Can you copy the records below word for word, starting with the line that contains "order: Podicipediformes" and going on through the line that contains "scientific name: Buteo buteo", with both of those lines included?

[start DATASET ROWS]

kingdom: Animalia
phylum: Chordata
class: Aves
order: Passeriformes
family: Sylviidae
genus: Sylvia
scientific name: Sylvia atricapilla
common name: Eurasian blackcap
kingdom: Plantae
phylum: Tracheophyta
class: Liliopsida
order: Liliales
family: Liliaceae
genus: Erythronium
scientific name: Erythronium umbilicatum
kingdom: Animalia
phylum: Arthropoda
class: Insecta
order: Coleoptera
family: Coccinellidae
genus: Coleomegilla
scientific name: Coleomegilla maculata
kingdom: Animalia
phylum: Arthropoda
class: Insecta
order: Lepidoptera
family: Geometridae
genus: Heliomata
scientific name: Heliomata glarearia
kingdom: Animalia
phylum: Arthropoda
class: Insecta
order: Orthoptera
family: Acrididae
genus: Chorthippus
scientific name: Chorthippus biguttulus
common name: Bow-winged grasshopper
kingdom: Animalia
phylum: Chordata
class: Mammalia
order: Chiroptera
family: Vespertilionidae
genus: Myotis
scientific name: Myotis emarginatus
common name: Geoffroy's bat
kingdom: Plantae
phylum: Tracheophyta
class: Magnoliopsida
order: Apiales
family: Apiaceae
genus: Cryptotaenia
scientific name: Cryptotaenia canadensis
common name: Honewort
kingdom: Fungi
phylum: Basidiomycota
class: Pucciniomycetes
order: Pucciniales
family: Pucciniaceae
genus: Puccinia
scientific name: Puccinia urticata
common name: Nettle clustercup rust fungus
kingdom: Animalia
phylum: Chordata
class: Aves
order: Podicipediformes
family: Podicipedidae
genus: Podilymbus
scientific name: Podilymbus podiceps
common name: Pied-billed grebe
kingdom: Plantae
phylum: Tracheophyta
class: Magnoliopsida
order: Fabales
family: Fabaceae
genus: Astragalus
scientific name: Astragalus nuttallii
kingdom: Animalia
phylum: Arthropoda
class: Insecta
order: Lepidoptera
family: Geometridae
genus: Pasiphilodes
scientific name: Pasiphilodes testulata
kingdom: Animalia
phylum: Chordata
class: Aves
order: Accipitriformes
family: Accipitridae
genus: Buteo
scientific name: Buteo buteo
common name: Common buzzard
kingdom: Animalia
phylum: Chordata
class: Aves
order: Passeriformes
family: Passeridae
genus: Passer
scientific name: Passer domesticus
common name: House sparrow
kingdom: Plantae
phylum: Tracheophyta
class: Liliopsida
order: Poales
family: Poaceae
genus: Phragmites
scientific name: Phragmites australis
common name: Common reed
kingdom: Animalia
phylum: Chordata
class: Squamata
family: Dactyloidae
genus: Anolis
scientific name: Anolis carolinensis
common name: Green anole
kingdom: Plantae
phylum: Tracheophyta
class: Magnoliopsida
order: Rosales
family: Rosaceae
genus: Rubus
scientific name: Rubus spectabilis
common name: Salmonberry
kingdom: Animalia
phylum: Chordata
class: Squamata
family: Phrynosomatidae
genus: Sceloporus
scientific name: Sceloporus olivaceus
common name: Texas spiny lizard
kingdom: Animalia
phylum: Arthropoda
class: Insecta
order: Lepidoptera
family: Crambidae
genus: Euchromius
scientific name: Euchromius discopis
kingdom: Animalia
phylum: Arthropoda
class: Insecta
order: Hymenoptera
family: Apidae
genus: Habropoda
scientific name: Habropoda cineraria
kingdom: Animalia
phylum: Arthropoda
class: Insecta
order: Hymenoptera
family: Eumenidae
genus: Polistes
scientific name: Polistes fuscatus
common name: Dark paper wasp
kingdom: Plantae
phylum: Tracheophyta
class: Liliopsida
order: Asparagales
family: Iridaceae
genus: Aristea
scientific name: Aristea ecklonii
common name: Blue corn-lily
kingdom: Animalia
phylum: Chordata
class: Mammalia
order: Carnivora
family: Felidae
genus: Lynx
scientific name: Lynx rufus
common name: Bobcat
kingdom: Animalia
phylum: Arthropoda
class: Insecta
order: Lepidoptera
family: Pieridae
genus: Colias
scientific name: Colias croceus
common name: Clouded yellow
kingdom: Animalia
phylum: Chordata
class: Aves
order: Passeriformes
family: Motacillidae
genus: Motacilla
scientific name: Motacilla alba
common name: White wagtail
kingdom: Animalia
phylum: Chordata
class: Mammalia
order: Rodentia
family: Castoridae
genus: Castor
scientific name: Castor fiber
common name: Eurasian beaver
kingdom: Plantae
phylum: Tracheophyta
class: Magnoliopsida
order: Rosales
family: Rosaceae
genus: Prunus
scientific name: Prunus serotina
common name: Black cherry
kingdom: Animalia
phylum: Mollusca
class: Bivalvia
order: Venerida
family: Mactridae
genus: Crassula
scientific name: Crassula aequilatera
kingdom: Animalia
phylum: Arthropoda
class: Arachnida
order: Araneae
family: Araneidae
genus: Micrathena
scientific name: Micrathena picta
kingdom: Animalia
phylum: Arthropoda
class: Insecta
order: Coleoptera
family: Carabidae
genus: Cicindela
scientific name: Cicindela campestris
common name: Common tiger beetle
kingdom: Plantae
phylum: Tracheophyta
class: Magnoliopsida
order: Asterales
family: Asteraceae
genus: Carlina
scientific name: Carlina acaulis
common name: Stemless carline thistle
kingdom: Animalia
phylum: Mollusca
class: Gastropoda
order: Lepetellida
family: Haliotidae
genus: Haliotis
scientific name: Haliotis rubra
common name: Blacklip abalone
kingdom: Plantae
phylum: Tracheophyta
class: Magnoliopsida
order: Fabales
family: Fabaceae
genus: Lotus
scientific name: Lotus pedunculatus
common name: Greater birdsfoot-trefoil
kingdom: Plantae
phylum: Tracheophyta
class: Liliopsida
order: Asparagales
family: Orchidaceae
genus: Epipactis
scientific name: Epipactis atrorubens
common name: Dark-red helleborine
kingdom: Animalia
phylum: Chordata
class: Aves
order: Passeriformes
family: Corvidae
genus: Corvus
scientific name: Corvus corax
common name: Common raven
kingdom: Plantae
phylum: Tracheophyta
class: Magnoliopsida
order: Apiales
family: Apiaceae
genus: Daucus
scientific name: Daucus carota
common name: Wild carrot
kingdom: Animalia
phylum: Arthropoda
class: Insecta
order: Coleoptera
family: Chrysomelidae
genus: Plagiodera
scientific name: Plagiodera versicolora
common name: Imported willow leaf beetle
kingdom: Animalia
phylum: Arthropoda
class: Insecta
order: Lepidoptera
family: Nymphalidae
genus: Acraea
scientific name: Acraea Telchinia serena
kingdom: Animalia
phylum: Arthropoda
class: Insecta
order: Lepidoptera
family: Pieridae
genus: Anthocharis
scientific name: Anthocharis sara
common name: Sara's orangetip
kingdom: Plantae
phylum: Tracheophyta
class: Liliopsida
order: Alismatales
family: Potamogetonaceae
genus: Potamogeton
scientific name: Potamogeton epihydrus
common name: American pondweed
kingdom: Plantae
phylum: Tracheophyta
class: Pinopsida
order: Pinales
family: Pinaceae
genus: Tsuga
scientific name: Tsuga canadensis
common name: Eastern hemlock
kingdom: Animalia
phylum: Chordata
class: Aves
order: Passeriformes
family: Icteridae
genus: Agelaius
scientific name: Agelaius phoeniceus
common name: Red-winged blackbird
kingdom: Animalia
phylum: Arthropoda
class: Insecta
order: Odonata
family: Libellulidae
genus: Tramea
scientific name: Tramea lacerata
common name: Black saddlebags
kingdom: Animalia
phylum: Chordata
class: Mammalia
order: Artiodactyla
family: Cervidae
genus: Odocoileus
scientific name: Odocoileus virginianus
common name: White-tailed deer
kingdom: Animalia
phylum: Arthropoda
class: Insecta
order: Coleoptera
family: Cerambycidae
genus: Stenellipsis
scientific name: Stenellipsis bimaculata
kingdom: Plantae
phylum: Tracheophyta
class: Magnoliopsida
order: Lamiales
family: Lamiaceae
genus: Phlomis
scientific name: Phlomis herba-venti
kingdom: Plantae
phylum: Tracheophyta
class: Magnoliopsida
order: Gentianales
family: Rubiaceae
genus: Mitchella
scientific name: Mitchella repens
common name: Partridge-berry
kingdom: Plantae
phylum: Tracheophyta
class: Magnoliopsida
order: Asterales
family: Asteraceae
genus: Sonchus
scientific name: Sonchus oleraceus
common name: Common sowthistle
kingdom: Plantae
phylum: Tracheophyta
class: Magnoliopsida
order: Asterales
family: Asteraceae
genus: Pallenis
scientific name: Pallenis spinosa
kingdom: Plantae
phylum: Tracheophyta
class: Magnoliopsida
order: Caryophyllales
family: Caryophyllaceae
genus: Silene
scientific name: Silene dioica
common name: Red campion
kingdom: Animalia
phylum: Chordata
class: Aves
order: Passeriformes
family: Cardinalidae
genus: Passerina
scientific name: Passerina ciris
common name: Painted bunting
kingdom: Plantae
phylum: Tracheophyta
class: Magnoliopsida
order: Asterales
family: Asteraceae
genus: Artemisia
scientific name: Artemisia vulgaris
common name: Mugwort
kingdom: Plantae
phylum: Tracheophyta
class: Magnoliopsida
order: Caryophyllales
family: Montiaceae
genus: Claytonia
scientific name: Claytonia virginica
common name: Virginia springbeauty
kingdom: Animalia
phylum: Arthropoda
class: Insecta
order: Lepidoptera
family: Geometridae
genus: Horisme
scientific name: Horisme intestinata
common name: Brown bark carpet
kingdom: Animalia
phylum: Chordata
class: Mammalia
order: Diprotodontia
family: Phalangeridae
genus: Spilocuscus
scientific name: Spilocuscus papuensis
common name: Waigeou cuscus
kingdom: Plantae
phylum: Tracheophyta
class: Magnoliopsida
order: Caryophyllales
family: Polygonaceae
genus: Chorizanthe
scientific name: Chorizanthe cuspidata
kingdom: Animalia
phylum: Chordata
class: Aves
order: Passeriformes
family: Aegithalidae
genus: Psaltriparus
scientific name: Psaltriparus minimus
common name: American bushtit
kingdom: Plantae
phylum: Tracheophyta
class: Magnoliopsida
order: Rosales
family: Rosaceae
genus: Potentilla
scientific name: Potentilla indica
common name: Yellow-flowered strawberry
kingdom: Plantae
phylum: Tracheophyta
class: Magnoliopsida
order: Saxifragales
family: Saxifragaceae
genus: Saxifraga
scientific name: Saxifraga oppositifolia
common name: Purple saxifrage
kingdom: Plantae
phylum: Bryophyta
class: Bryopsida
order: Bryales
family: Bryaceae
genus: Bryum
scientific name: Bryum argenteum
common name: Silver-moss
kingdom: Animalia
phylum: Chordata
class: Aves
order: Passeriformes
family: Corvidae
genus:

[end DATASET ROWS]

### [SOLUTION TO THIS PROBLEM]
order: Podicipediformes
family: Podicipedidae
genus: Podilymbus
scientific name: Podilymbus podiceps
common name: Pied-billed grebe
kingdom: Plantae
phylum: Tracheophyta
class: Magnoliopsida
order: Fabales
family: Fabaceae
genus: Astragalus
scientific name: Astragalus nuttallii
kingdom: Animalia
phylum: Arthropoda
class: Insecta
order: Lepidoptera
family: Geometridae
genus: Pasiphilodes
scientific name: Pasiphilodes testulata
kingdom: Animalia
phylum: Chordata
class: Aves
order: Accipitriformes
family: Accipitridae
genus: Buteo
scientific name: Buteo buteo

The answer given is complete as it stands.